* _PROBLEM DETAILS_
Repeat every entry word for word, but leave the images out of your copy.

* _EXERCISE MATERIALS_
BEGIN

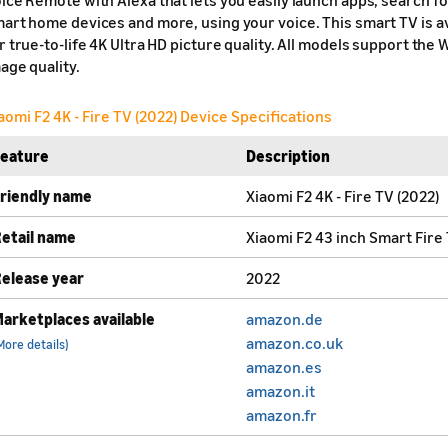
art home devices and more, using your voice. This smart TV is ava
r true-to-life 4K Ultra HD picture quality. All models support t
age quality.
aomi F2 4K - Fire TV (2022) Device Specifications
Feature
Description
riendly name
Xiaomi F2 4K - Fire TV (2022)
etail name
Xiaomi F2 43 inch Smart Fire
elease year
2022
arketplaces available
amazon.de
amazon.co.uk
More details)
amazon.es
amazon.it
amazon.fr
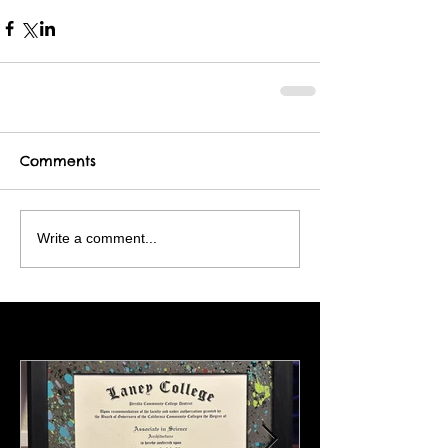
Comments
Write a comment...
Featured Posts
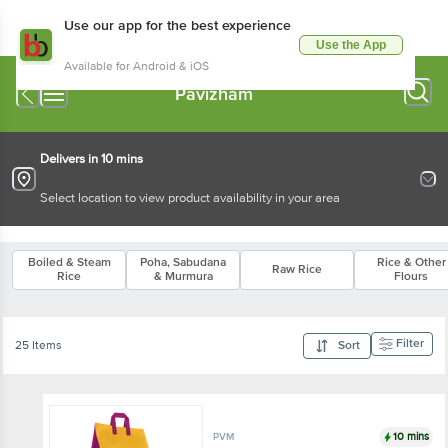
Use our app for the best experience
Use the App
Available for Android & iOS
Pavizham
Delivers in 10 mins
Select location to view product availability in your area
Boiled & Steam
Poha, Sabudana
Rice & Other
Raw Rice
Rice
& Murmura
Flours
Filter
25 Items
Sort
10 mins
PVM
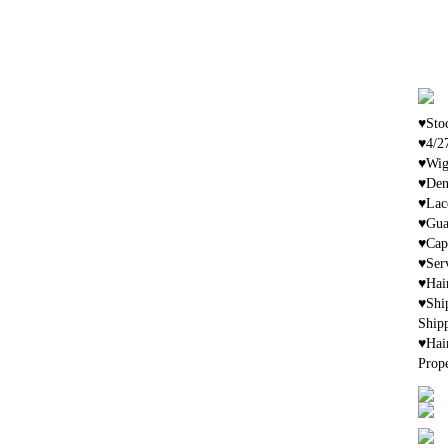
♥Stoc
♥4/2
♥Wig 
♥Den
♥Lac
♥Gua
♥Cap 
♥Ser
♥Hai
♥Shi
Shipp
♥Hai
Prop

END

* _ANSWER FOR THE TASK_
art home devices and more, using your voice. This smart TV is ava
r true-to-life 4K Ultra HD picture quality. All models support t
age quality.
aomi F2 4K - Fire TV (2022) Device Specifications
Feature
Description
riendly name
Xiaomi F2 4K - Fire TV (2022)
etail name
Xiaomi F2 43 inch Smart Fire
elease year
2022
arketplaces available
amazon.de
amazon.co.uk
More details)
amazon.es
amazon.it
amazon.fr
Comments
Write a comment...
Featured Posts
Use our app for the best experience
Use the App
Available for Android & iOS
Pavizham
Delivers in 10 mins
Select location to view product availability in your area
Boiled & Steam
Poha, Sabudana
Rice & Other
Raw Rice
Rice
& Murmura
Flours
Filter
25 Items
Sort
10 mins
PVM
♥Stoc
♥4/2
♥Wig 
♥Den
♥Lac
♥Gua
♥Cap 
♥Ser
♥Hai
♥Shi
Shipp
♥Hai
Prop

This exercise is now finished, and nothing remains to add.